Amadou Sanneh, National Treasurer of the United Democratic Party (UDP) and two other UDP members, Malang Fatty and Alhagie Sambou Fatty, were today convicted of sedition and sentenced to up to 5 years of imprisonment after claiming one of them had suffered harassment and death threats from the Gambian authorities.
All three of those convicted allege they were tortured while being held incommunicado prior to their trial and two of them – who pleaded guilty in October – had no legal representation throughout their incarceration and trial.
“These convictions confirm exactly what the opposition has claimed all along: that the Gambian government persecutes its opponents. Charges of sedition and false information are being used to curtail freedom of expression and legitimate dissent,” said Aster van Kregten, Deputy Africa Director at Amnesty International.
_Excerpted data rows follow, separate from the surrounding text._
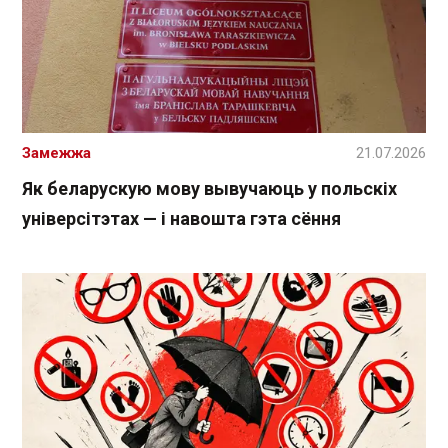
Замежжа
21.07.2026
Як беларускую мову вывучаюць у польскіх
універсітэтах — і навошта гэта сёння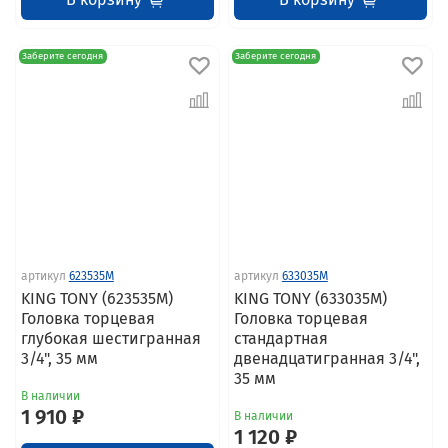
Заберите сегодня
Заберите сегодня
артикул
623535M
артикул
633035M
KING TONY (623535M)
KING TONY (633035M)
Головка торцевая
Головка торцевая
глубокая шестигранная
стандартная
3/4", 35 мм
двенадцатигранная 3/4",
35 мм
В наличии
1 910 ₽
В наличии
1 120 ₽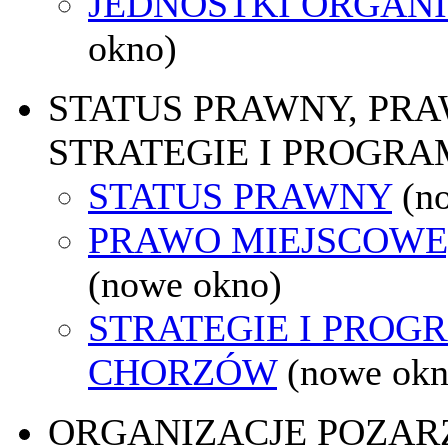
JEDNOSTKI ORGAN
okno)
STATUS PRAWNY, PR
STRATEGIE I PROGRA
STATUS PRAWNY
(n
PRAWO MIEJSCOWE
(nowe okno)
STRATEGIE I PROG
CHORZÓW
(nowe okn
ORGANIZACJE POZA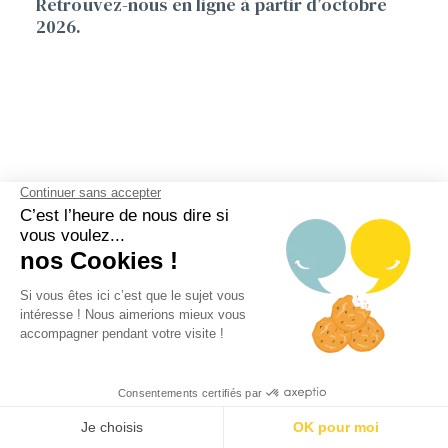
Retrouvez-nous en ligne à partir d’octobre
2026.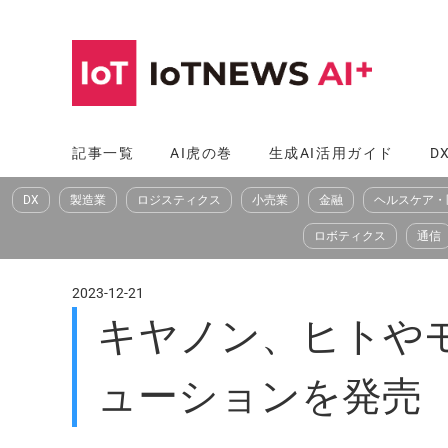
コ
ン
テ
ン
ツ
記事一覧
AI虎の巻
生成AI活用ガイド
D
へ
DX
製造業
ロジスティクス
小売業
金融
ヘルスケア・
ス
キ
ロボティクス
通信
ッ
プ
2023-12-21
キヤノン、ヒトやモ
ューションを発売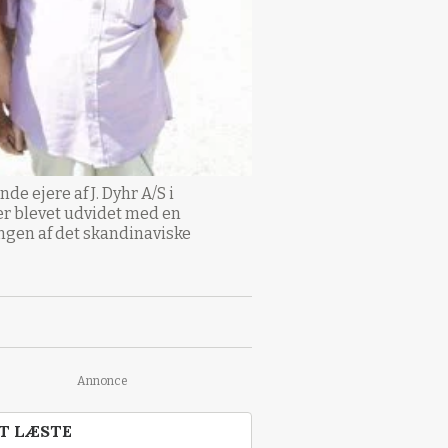
e ejere af J. Dyhr A/S i
er blevet udvidet med en
ingen af det skandinaviske
Annonce
T LÆSTE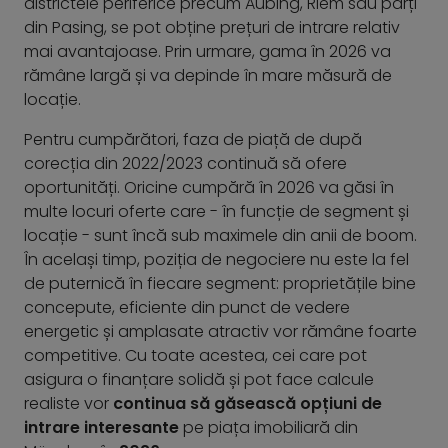
districtele periferice precum Aubing, Riem sau părți
din Pasing, se pot obține prețuri de intrare relativ
mai avantajoase. Prin urmare, gama în 2026 va
rămâne largă și va depinde în mare măsură de
locație.
Pentru cumpărători, faza de piață de după
corecția din 2022/2023 continuă să ofere
oportunități. Oricine cumpără în 2026 va găsi în
multe locuri oferte care - în funcție de segment și
locație - sunt încă sub maximele din anii de boom.
În același timp, poziția de negociere nu este la fel
de puternică în fiecare segment: proprietățile bine
concepute, eficiente din punct de vedere
energetic și amplasate atractiv vor rămâne foarte
competitive. Cu toate acestea, cei care pot
asigura o finanțare solidă și pot face calcule
realiste vor
continua să găsească opțiuni de
intrare interesante
pe piața imobiliară din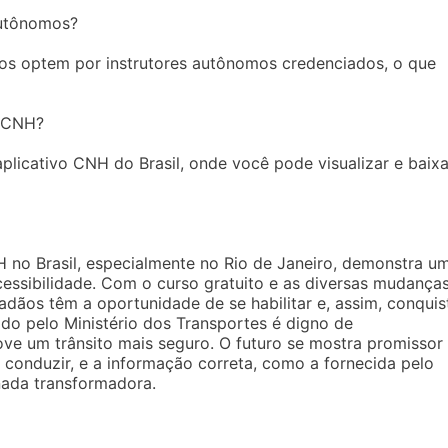
autônomos?
tos optem por instrutores autônomos credenciados, o que
a CNH?
licativo CNH do Brasil, onde você pode visualizar e baixa
 no Brasil, especialmente no Rio de Janeiro, demonstra u
acessibilidade. Com o curso gratuito e as diversas mudança
dãos têm a oportunidade de se habilitar e, assim, conquis
ado pelo Ministério dos Transportes é digno de
ve um trânsito mais seguro. O futuro se mostra promissor
 conduzir, e a informação correta, como a fornecida pelo
nada transformadora.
Amnesty International considers that the three men convicted today are prisoners of conscience and calls for their immediate and unconditional release.
Amadou Sanneh was arrested on 25 September 2013 by the National Intelligence Agency (NIA). He had written a letter supporting UDP member Malang Fatty who was intending to apply for asylum abroad. In the letter, Sanneh claimed Malang Fatty had received death threats from government security services and that the UDP was routinely persecuted by the Gambian government.
Sanneh’s arrest came six days after the NIA arrested Malang Fatty at Amdallai Border Post as he tried to leave the country. He was in possession of Sanneh’s letter at the time of his arrest. The NIA also arrested Malang’s brother, Alhagie Sambou Fatty, who had asked Sanneh to write the letter.
The two men were held in incommunicado detention for nearly one month, alleged that they were tortured, and were forced to ‘confess’ on national television. In the meantime, Gambian President Yahya Jammeh has publicly rebuked those engaged in opposition parties:
“Tarnishing the image of this country is treasonable and all those engaged in this would pay a high price. Hating one’s country is ungodly. In any religion mounting a smear campaign against one’s country on behalf of outside powers is TREASON,” the President said.
Amnesty International has previously raised concerns about Section 114 of the Criminal Code Act Cap 10 Vol.III Laws of The Gambia 2009 (Criminal Code), which deals with providing false information to a public servant. It could be used to restrict the right to freedom of expression in violation of The Gambia’s obligations under international human rights law.